Chemistry 101
All you need to know about pH to start reaping the health benefits of a more balanced body chemistry, is that it is a measure of acidity (think vinegar) or alkalinity (think baking soda) from 0 to 14. Zero is the most intense level of acidity possible and 14 is the highest level of alkalinity possible, with neutral being in the middle.
Your body maintains much tighter reins than that range and will work diligently to balance your blood at a just slightly alkaline rate of 7.36. However, our highly acid-forming diet (meat, dairy products, sugar and other sweets, wheat and white-flour baked goods and pastas, coffee, tea, trans fats, and food additives found in most packaged and prepared foods) and our high stress lifestyles can take their toll on our body's pH balancing mechanisms, leading to acidity.
To be clear, it's not the acidity of the food itself that matters, but rather the effect of the food on your body chemistry. Food may test acid or alkaline in a laboratory setting, but that has no direct impact on whether it will have an acidifying or alkalizing effect on your body when metabolized. Lemons are a great example. They test highly acidic, but once inside your body they will help to alkalize it.

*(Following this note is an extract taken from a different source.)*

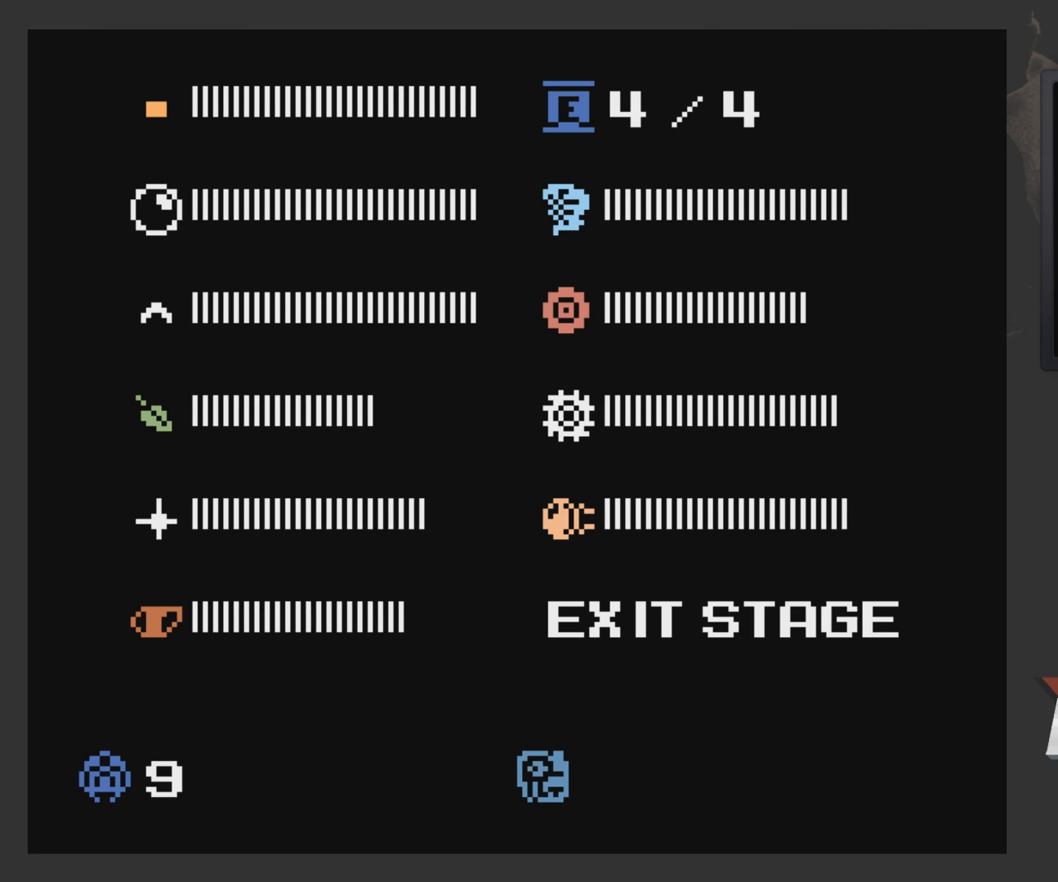
{"buttons": ["DPAD_RIGHT"], "left_stick": "center", "right_stick": "center", "events": [[17, "DPAD_UP", "up"], [117, "START", "down"], [217, "DPAD_RIGHT", "down"], [217, "START", "up"]]}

Microorganisms like yeast, fungi, bacteria, viruses, and others thrive in an acidic environment. Some of these nasty critters interfere with enzyme and coenzyme production in the body, including ones that are essential to hormone health, as well as many other health concerns. If a particular coenzyme is depleted, hormones that are critical to fertility and reproduction (in both men and women) can become imbalanced. Additionally, many of the microorganisms that begin to thrive in an acidic body can feed on hormones, causing deficiencies.